TORONTO -- A longtime Ontario healthcare executive and special adviser to Premier Doug Ford has died.
Humber River Hospital confirmed in a statement Monday evening that Dr. Rueben Devlin has passed away.
An orthopedic surgeon by training, Devlin served as president and CEO of Humber River Hospital for 17 years from 1999 to 2016. Prior to that, he practiced as a surgeon in Newmarket for 17 years.
In June 2018, Devlin was appointed as special advisor and chair of the Premier’s Council on Improving Health Care and Ending Hallway Medicine. Prior to that, he served as a health care adviser to the Progressive Conservative campaign in the 2018 election.

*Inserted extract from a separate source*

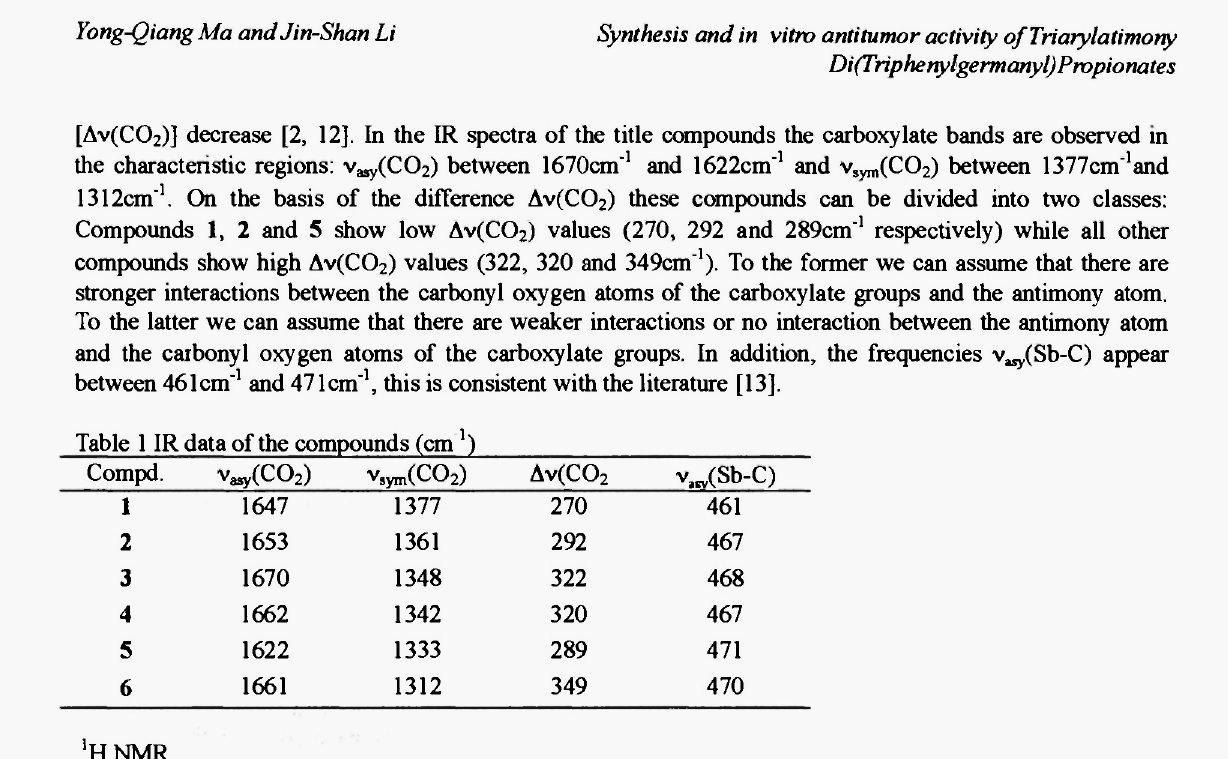
Table 1 IR data of the compounds (cm 1 ) Compd.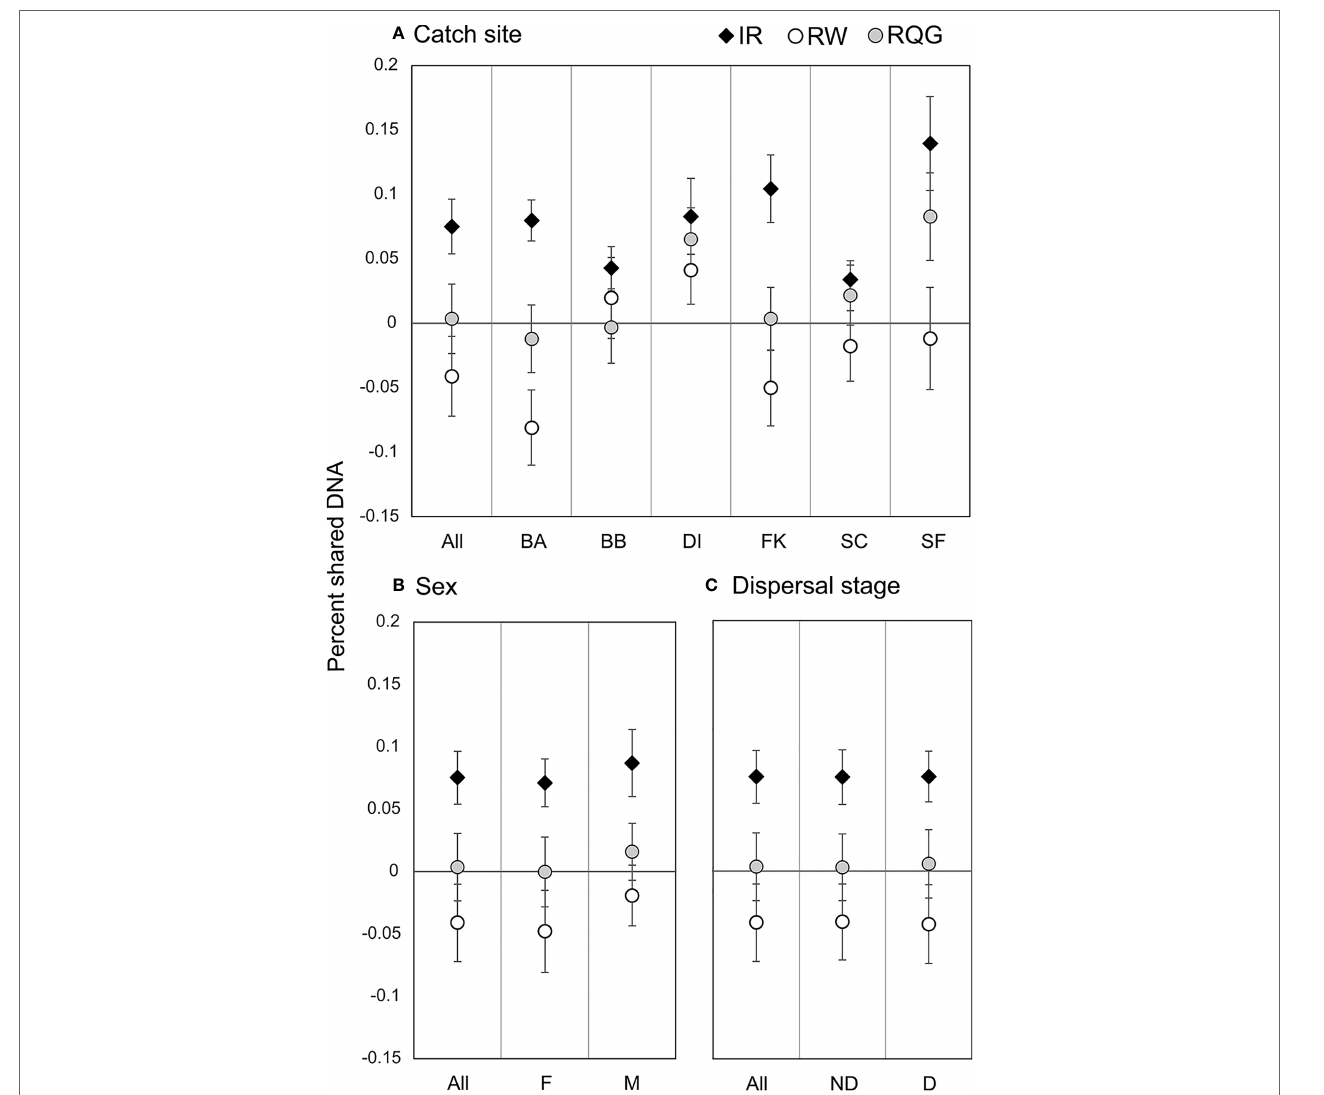
FIGURE 3 | Pairwise relatedness and inbreeding. Circles represent the average pairwise relatedness for the Wang unbiased (R W ) and Queller-Goodnight (R QG ) estimators, and diamonds represent average individual inbreeding coefficient (IR) by (A) catch site (abbreviations from Table 1 ); (B) sex (Male/Female);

Rueben also served as president of the Ontario PC Party in the 90s and his appointment as a well-salaried special adviser drew the ire of opposition critics in 2018.
However in an interview that year, he told CP24 that his appointment as an adviser to the PC campaign showed that Ford was serious about fixing health care in the province.
“I’ve known Doug Ford for many years and when he asked me to head up his health care team, I knew that he wanted better health care for Ontarians because he knows what I did at Humber River Hospital and that was all about bringing better healthcare, more efficient healthcare to the patients in that area,” Devlin said. “So if he was just going to ignore healthcare, he wasn’t asking me to participate.”
Responsible for a digital transformation at Humber River Hospital, Devlin had advocated rolling out some of those innovations across the province.
“We have great physicians, great nurses in our province, but they need to be supported,” he said. “What we want to do and what we did at Humber River when we built the new facility was to look at the processes that occurs in healthcare and how people move through the system and then we used technology to make that even better. So once you fix the processes, then you can automate that. We can do that in the province as well and that’s what Doug Ford wants to do.”
He also advocated for better patient and family engagement so that those parties would feel more a part of the process.
“Today we lost an incredible public servant and friend, Dr. Rueben Devlin,” Premier Ford said in a tweet late Monday. “His service to the people of Ontario won’t be forgotten. And I’ll never forget his friendship and support to my family.”
A local Toronto councillor at the time, Doug Ford stood alongside Devlin at a 2014 news conference when reporters were first informed that then-mayor Rob Ford had been diagnosed with a tumor.
In a message on social media Monday evening, Health Minister Christine Elliott paid tribute to Devlin as well.
“Today, we lost a giant. Dr. Devlin was a visionary and leader who helped reimagine what health care could be in Ontario,” she wrote. “Most of all, he was a dear friend and loving husband, father and grandpa. Rest in peace.”
In its statement, Humber River Hospital called Devlin “a driving force behind the strategic vision for the future” of the hospital.
“Guided by the principle of patient-centered healthcare, Dr. Devlin had a profound impact on the lives of his patients, friends, colleagues, and Ontario’s entire healthcare system,” the statement read.
Devlin had been undergoing treatment for cancer since 2011.
He leaves behind his wife, three children and seven grandchildren, according to the hospital’s statement.